Financial success happens when you live by the rules of personal finance. Some of these rules are from Harold Pollack, a contributor to the Washington Post’s Wonkblog, who handwrote his rules on a small index card, but I have modified this list a bit to show the financial rules that I have lived by which have served me well. I’m not a financial advisor so always check with your personal financial advisor for personalized advice.
ALWAYS live below your means and save at least 20% of your money. Don’t fall into the trap of trying to keep up with the Joneses. Live simply, buy quality goods that last when needed.
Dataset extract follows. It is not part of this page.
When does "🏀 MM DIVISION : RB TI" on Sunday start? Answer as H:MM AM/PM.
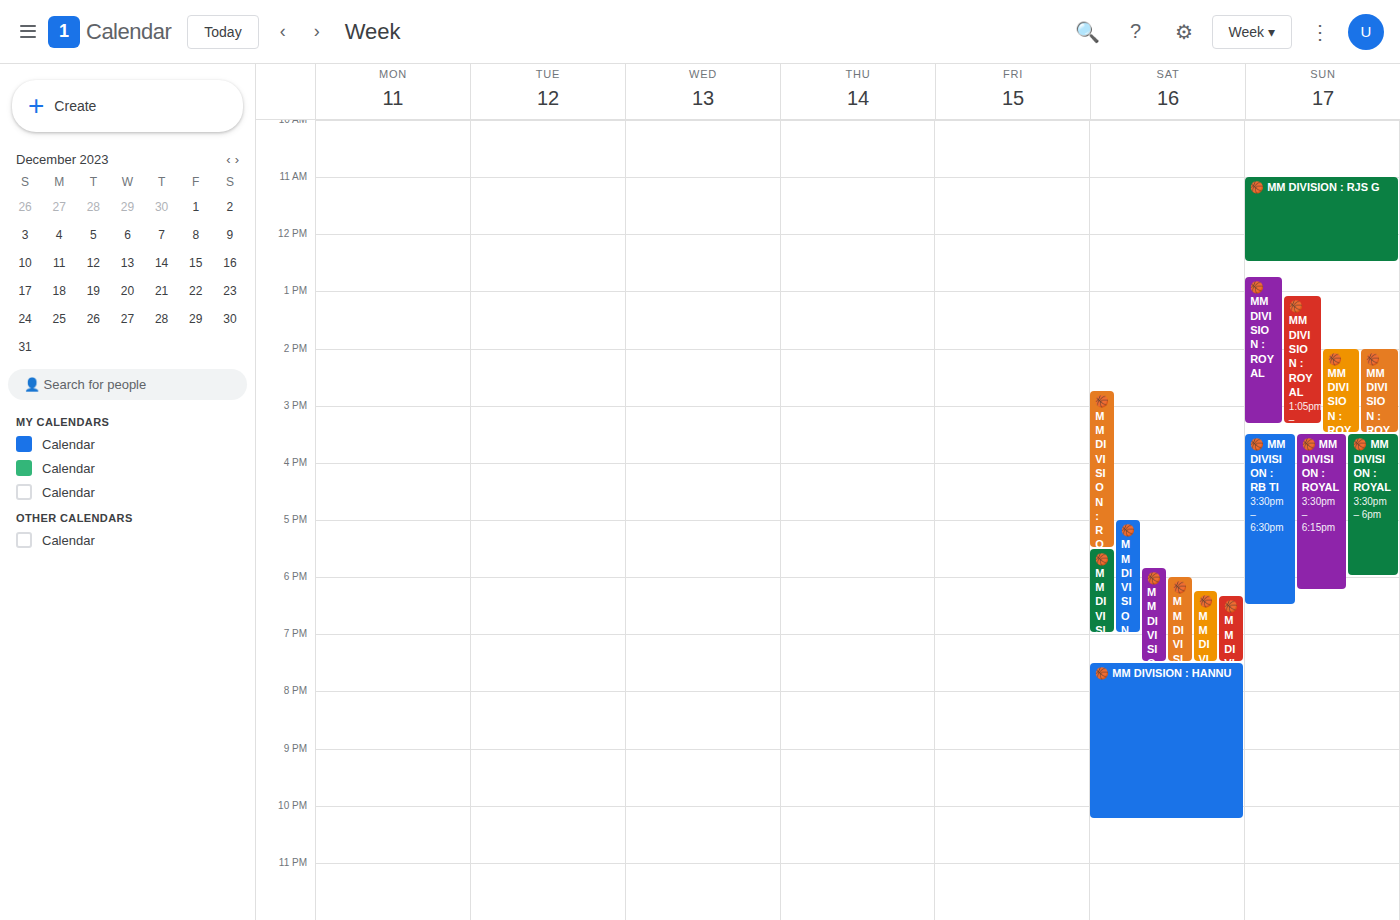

Buy inexpensive, well diversified mutual funds such as Vanguard total stock market index funds and pay attention to fees. Avoid actively managed funds. The power of compounding over decades means you will end up with great returns over the long run. Ride the ups and downs, and even better, buy when the stock market is down (when stocks are on sale). If you will need funds within 10 years, though, it may be better to keep it in bonds or cd’s.
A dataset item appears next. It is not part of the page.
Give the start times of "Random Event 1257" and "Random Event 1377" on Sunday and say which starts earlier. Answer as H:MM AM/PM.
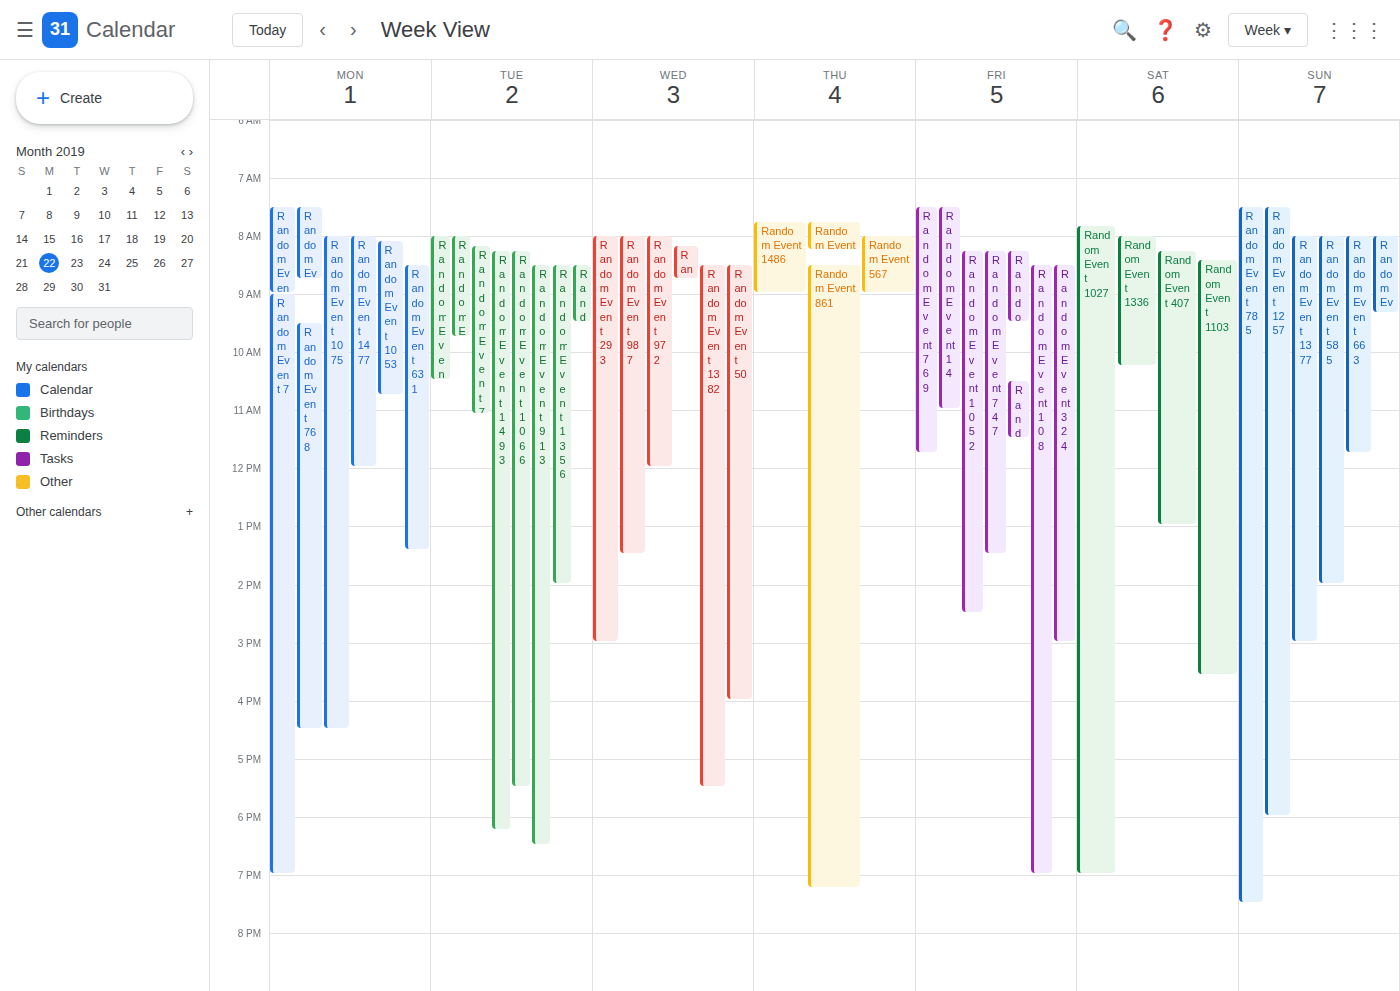
"Random Event 1257" 7:30 AM; "Random Event 1377" 8:00 AM.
Only buy or sell an individual securities with disposable money – even experts can’t beat the average returns of the stock market on a regular basis.
Pay your credit card balance in full every month. If you can’t, then you should take a look at your lifestyle and adjust accordingly. You are paying a lot more for everything you put on a credit card when you pay interest.
Maximize tax-advantages savings vehicles like Roth, 401k’s, SEP and 529 accounts. Solo 401k’s might be an awesome way to pay less in taxes now by deferring income and contributing to a retirement fund if you have a small business.
If you hire a financial advisor, use a fee-only planner and make sure they are committed to a fiduciary standard.
Have adequate life, auto, business and possibly umbrella insurance if you have a lot of assets, and an estate plan (wills, revocable living trusts, etc.).
If you do not follow all of these basic rules of personal finance, then you may not be living within your means and may need to adjust your lifestyle to fit the truth of where you are financially.